После того как Уэлсли отказал ему в штатной должности, Набоков без малейших колебаний принял предложение Корнельского университета46. В октябре, в ожидании формального контракта, он написал еще одну главу автобиографии, «Мое английское образование» — об англофилии своих родителей, об английских гувернантках своего раннего детства, о наставнике-англичанине и о преподавателе рисования47. Он послал готовую главу в «Нью-Йоркер» и узнал, что они собираются основательно отредактировать и ее, и «Знаки и символы». Только уважением к Кэтрин Уайт можно объяснить сдержанный тон его письма о том, что сам принцип редактуры произведений в соответствии с журнальными представлениями об элегантности стиля представляется ему порочным:
Я буду очень признателен, если вы поможете мне выкорчевать плохую грамматику, но мне бы не хотелось, чтобы мои длинноватые фразы обрезали слишком коротко или чтобы опускали те разводные мосты, которые я с таким трудом поднял. Иными словами, я хотел бы, чтобы вы ощутили разницу между нескладной конструкцией (что плохо) и некой особой — как бы сказать — извилистостью, каковая есть мой стиль и которая только на первый взгляд может показаться нескладной или неясной. Почему бы читателю время от времени не перечитать фразу? Это ему не повредит.

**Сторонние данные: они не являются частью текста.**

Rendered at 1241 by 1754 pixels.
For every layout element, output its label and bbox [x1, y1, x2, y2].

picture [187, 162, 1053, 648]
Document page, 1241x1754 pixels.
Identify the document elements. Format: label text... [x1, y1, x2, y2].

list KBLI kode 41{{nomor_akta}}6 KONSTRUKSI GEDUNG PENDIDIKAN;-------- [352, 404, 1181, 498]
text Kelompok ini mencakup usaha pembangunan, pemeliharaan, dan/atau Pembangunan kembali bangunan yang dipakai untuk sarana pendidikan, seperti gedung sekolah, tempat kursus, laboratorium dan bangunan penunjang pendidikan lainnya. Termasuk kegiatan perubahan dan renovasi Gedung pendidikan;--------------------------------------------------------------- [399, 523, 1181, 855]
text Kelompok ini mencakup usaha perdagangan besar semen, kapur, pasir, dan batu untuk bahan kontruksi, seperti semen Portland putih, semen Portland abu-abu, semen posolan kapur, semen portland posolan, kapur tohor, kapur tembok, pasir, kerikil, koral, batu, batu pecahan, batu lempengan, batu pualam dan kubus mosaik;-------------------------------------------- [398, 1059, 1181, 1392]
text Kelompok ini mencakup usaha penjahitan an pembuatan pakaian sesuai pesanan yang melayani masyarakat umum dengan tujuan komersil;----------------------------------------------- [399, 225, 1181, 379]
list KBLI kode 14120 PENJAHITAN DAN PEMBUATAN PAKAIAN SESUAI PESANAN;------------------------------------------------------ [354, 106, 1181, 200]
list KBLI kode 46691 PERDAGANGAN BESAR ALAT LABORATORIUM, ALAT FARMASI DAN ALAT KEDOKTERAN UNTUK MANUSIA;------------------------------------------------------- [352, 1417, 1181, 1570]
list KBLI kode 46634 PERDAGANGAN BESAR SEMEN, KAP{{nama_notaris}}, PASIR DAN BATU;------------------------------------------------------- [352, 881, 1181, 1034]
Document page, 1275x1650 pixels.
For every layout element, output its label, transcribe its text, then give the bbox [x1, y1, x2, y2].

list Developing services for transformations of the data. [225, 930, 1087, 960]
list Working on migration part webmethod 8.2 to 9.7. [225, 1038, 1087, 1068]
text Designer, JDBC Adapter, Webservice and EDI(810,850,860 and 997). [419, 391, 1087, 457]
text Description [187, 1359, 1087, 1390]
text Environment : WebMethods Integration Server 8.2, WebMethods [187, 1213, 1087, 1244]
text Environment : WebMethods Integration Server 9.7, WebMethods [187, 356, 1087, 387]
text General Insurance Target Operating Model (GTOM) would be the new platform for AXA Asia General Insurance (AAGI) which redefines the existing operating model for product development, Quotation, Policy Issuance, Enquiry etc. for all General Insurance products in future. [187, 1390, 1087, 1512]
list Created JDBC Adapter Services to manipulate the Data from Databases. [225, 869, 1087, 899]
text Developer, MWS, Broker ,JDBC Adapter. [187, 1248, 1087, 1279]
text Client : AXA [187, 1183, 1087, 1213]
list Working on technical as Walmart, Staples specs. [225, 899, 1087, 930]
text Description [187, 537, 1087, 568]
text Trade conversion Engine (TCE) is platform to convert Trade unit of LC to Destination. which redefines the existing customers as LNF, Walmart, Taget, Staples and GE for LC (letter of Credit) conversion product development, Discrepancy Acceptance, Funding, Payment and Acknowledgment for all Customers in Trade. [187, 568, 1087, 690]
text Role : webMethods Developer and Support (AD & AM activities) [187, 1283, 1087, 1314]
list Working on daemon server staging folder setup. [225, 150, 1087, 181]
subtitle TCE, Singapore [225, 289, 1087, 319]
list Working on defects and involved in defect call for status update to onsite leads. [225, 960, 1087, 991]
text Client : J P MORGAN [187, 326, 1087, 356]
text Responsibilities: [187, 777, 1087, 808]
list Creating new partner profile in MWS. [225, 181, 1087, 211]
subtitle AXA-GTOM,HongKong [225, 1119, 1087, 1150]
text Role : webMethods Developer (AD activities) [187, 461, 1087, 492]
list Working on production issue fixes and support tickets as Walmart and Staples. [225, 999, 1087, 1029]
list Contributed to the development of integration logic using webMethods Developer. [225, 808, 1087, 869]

Его горячо поддержал Эдмунд Уилсон: «Я прочитал рассказы Набокова и считаю, что оба рассказа безупречны. Не следует менять ни одного слова». Целый год Набоков предлагал Уилсону помощь в судебном процессе против его «Записок о графстве Гекаты», обвинявшихся в непристойности. На самом деле помочь не мог ни он, ни кто бы то ни было другой: книгу все-таки провозгласили непристойной[46]. Набоковы провели День Благодарения с Уилсоном и его новой, четвертой, женой Еленой, которая им обоим очень понравилась48.
Хотя Набоков уже дал согласие на работу в Корнеле, подробности того, что именно он будет преподавать, еще предстояло утрясти — перекрестный огонь взаимного недопонимания продолжался шесть месяцев и вылился в двадцать писем.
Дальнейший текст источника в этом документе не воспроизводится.